BEGIN Selected excerpt

The global gold market, freighted with politics, commercial competition and national rivalries, is complicated, far reaching and certainly deserves the space that Bloomberg afforded it. However, it deserves better than schoolboy analysis. A two-colour map of Africa that arbitrarily demarcates countries with a major gold smuggling problem with no comparisons, no data, no definitions, no numbers and no evidence, yet leaves Uganda, Rwanda, South Africa, Guinea, Tanzania, Côte d’Ivoire, Senegal, Mauritania, Egypt, Ethiopia and Namibia off the list?
Ultimately, it suggests a less than authoritative approach and Bloomberg can and should do better. There are a total of eleven journalists credited with this tour de force. The editors might have done better to interview policy makers from the major gold producing, or supposedly exporting nations on the continent, as opposed to Nigeria which doesn’t even rank in the top 15.
For those who know the gold industry well, and are prepared to be honest, there isn’t a nation on earth which can claim to be fully clean and ethical, even if those circumstances are through no fault of their own, i.e., by falling victim to forged documentation that is indistinguishable from the real thing. There are bad actors, criminal enterprises and holes in our global systems that need to be addressed and carefully analysed as a community before we can claim meaningful progress. My concern about this article and its Dubai-bashing agenda does not blind me to the constant need to review and – where necessary – reform. The DMCC, which I serve as Executive Chairman and CEO has not just been in the vanguard of calls to stop the hand-carry of gold doré, a traffic that is wide open to abuse, but an integral part of the UAE’s complete reform and restructure of gold and bullion trading which will come into operation later this year. We have long embraced the OECD standards and are determined to lead the world in ethical, efficient gold markets. We expect fair competition and welcome informed criticism, however, the subject is too important for holiday journalism.

END Selected excerpt
BEGIN Entries shown

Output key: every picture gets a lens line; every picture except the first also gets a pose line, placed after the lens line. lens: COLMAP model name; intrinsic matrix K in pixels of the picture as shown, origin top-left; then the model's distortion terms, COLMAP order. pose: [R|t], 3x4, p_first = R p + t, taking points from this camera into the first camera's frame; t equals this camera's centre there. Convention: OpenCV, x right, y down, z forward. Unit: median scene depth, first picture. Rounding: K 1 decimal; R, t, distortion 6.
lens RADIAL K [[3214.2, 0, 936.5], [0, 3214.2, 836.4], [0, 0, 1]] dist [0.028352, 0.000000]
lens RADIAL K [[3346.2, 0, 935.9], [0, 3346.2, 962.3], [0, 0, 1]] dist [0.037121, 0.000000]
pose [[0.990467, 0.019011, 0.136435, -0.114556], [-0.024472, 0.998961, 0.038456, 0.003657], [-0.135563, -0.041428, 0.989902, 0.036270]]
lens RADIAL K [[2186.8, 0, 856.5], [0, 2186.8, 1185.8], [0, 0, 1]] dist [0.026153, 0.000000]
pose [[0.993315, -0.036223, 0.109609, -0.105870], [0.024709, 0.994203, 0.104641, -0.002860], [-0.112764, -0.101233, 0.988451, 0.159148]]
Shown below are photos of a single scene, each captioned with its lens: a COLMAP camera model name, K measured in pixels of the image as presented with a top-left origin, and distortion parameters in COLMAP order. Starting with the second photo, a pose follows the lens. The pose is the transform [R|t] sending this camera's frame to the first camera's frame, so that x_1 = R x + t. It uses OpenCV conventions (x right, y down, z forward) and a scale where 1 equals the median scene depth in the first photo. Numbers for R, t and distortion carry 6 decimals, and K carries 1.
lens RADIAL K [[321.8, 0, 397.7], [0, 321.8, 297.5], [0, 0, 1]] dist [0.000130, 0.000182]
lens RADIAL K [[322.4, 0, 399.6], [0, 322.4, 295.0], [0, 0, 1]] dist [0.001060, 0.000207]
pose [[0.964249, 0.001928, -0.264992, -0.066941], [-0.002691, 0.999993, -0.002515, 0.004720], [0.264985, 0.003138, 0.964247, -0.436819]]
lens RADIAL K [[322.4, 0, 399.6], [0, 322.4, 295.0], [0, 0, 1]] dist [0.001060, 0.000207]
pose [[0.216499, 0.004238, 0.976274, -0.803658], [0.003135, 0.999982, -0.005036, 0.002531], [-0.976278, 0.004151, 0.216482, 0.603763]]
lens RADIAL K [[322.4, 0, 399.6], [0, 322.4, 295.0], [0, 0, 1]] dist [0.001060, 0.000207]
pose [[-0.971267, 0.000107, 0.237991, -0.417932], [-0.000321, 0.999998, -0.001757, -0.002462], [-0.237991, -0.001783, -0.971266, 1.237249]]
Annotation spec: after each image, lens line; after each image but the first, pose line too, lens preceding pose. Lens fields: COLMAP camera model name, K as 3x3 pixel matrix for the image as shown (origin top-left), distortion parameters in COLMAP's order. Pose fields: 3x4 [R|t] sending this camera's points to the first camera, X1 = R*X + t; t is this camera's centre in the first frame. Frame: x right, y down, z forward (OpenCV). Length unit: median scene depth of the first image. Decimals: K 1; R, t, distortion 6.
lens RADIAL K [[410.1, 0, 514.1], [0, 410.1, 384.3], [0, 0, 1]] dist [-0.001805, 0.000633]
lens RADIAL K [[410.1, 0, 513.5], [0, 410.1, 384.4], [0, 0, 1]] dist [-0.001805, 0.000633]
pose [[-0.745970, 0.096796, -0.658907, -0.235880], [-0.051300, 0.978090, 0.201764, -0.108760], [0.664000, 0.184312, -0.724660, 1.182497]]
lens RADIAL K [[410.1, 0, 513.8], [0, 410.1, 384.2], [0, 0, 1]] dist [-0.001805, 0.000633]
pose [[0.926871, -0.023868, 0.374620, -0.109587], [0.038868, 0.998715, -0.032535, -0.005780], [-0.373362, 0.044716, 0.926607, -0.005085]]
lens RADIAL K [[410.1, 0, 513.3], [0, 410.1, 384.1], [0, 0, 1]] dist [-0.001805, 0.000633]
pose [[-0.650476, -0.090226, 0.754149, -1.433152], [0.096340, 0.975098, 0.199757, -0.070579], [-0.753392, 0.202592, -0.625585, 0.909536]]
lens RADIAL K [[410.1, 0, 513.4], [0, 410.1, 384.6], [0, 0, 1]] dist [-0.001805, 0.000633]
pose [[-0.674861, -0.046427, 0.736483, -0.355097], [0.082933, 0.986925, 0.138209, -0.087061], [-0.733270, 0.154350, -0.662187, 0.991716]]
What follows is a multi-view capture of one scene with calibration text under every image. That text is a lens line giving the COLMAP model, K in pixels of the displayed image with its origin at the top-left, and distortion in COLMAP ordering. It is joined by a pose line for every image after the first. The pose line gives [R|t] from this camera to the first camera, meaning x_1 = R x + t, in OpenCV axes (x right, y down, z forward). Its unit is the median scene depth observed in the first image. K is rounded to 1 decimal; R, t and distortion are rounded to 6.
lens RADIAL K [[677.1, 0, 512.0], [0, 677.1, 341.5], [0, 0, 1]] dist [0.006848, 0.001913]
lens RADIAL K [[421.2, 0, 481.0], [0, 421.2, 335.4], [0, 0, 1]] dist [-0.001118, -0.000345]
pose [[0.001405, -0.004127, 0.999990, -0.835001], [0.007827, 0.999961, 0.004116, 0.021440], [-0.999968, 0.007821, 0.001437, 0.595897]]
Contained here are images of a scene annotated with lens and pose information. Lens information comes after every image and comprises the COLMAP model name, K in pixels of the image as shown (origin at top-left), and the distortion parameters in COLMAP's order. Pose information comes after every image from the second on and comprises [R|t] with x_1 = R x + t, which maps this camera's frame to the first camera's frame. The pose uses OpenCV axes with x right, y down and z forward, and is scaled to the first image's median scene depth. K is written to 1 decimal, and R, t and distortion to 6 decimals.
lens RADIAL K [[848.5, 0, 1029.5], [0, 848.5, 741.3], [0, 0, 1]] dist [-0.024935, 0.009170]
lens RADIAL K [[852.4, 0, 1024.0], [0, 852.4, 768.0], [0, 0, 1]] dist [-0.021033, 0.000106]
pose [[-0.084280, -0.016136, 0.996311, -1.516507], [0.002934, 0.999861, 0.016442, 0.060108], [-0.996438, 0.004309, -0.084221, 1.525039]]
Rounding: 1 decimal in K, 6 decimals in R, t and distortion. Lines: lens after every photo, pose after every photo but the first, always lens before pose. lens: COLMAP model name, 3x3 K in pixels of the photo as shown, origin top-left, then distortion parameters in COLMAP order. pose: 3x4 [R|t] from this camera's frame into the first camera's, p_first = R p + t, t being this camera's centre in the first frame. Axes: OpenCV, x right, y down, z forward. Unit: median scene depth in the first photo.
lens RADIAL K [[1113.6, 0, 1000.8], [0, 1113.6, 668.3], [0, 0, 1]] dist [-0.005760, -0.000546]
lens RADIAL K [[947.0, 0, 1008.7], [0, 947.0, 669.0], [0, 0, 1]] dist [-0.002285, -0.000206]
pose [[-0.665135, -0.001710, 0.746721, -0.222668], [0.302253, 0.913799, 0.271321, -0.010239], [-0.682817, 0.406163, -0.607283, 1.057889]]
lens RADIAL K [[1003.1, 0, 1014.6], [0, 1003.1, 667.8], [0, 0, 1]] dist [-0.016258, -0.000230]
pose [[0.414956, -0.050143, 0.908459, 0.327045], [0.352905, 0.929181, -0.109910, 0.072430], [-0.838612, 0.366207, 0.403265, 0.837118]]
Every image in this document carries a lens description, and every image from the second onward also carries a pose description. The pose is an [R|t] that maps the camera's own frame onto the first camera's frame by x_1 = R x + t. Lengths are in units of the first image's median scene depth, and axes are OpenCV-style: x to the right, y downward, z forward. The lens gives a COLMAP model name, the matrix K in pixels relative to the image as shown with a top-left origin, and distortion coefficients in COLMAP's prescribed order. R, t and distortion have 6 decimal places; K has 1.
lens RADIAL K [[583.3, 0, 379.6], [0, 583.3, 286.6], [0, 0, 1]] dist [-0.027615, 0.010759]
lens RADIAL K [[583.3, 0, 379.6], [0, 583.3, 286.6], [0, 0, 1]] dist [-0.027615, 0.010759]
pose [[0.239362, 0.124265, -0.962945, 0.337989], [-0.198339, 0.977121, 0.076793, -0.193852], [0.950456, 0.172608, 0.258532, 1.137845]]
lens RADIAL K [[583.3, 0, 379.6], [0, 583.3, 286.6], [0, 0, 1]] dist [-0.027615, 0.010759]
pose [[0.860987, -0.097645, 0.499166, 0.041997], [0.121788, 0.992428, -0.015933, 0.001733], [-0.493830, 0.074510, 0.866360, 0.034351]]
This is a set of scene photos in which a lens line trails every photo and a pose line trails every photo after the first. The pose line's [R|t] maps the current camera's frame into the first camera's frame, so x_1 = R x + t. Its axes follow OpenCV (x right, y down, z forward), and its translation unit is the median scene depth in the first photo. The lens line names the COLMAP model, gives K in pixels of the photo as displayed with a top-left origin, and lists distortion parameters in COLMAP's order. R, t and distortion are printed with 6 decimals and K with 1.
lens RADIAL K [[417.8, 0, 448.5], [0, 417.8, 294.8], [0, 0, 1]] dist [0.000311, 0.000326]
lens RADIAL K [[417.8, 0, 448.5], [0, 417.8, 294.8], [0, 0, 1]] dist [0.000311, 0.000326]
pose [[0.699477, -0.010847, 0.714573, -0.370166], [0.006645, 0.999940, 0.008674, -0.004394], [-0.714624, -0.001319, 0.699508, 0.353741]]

END Entries shown

▸ **Exercise tasks**:
- a) According to the text on the gold market, what does the two-color map of Africa lack? List every item the text names.
- b) Output the passage of the text on the gold market from "The global gold" up to and including "off the list?".

▸ **Exercise responses**:
- a)
comparisons
data
definitions
numbers
evidence

- b)
The global gold market, freighted with politics, commercial competition and national rivalries, is complicated, far reaching and certainly deserves the space that Bloomberg afforded it. However, it deserves better than schoolboy analysis. A two-colour map of Africa that arbitrarily demarcates countries with a major gold smuggling problem with no comparisons, no data, no definitions, no numbers and no evidence, yet leaves Uganda, Rwanda, South Africa, Guinea, Tanzania, Côte d’Ivoire, Senegal, Mauritania, Egypt, Ethiopia and Namibia off the list?